Exercise requirements:
1) According to the passage on session reduction rules, which of the rules formalize session behavior within hierarchies of nested locations?
2) Write the next part of the passage on session reduction rules, starting after its last sentence.
-------- Given text
Given \(C\big \{\!\!-\!\!\big \}\) (resp. \(\mathsf {E}[-]\)), we write \(C\big \{P\big \}\) (resp. \(\mathsf {E}[e]\)) to denote the process (resp. expression) obtained by filling in occurrences of hole − in C with P (resp. in \(\mathsf {E}\) with e).

Table 2 gives a selection of reduction rules; we comment on these rules below. The first four rules formalize session behavior within hierarchies of nested locations. Using duality for session types, denoted \(\,\bot _{\mathtt {C}}\,\) (see [7] and Sect. 3), in rule \(\langle {\textsc {r:Open}}\rangle \) the synchronization on a name u leads to establish a session on fresh channels \(\kappa ^p\) and \(\kappa ^{\overline{p}}\); also, two monitors with the declared session types are created. Duality for polarities p is as expected: \(\overline{+} = -\) and \(\overline{-} = +\). Monitors are local by construction: they are created in the same contexts in which the session is established. Rule \(\langle {\textsc {r:Com}}\rangle \) represents communication of a value: we require both complementary prefixes and that the monitors support input and output actions. After reduction, prefixes in processes and monitors are consumed. Similarly, rule \(\langle {\textsc {r:Sel}}\rangle \) for labeled choice is standard, augmented with monitors. Rule \(\langle {\textsc {r:Clo}}\rangle \) formalizes session termination, discarding involved monitors. The monitors in these three rules allow us to track the evolution of active session protocols.
----------------
-------- Extracted information
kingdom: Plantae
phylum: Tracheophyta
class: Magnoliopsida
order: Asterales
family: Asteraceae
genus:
----------------
The replies:
1) The first four rules.

2)
The remaining rules in Table 2 define our event-based approach to runtime adaptation. Rule \(\langle {\textsc {r:UReq}}\rangle \) treats the issue of an adaptation request r as a synchronization between a location queue and an adaptation signal. The queue and the signal may be in different contexts; this enables “remote” requests. Rules \(\langle {\textsc {r:Arr1}}\rangle \) and \(\langle {\textsc {r:Arr2}}\rangle \) resolve arrival predicates by querying the (possibly remote) queue \(\widetilde{r}\). Rule \(\langle {\textsc {r:Upd}}\rangle \) defines the typeful update of the current protocol state at \({\mathrm {loc}}\), which is given by an indexed set of open sessions with their associated monitors. The rule attempts to match such protocol state with the first suitable option offered by an update process for \({\mathrm {loc}}\). If there is no matching alternative the current protocol state at \({\mathrm {loc}}\) is kept unchanged. By an abuse of notation, we write \(P_1 \in P\) to indicate that \(P_1\) occurs in P, i.e., if \(P = C[P_1]\) for some C. Formally, given an index set I over the update process, suitability with respect to the behavior at \({\mathrm {loc}}\) is defined by predicate \(\mathsf {match}_I\) in Definition 2.1 below. Using subtyping \(\le _{\mathtt {C}} \) (see [7] and Sect. 3), the predicate holds for an \(l \in I\) which defines a new protocol state.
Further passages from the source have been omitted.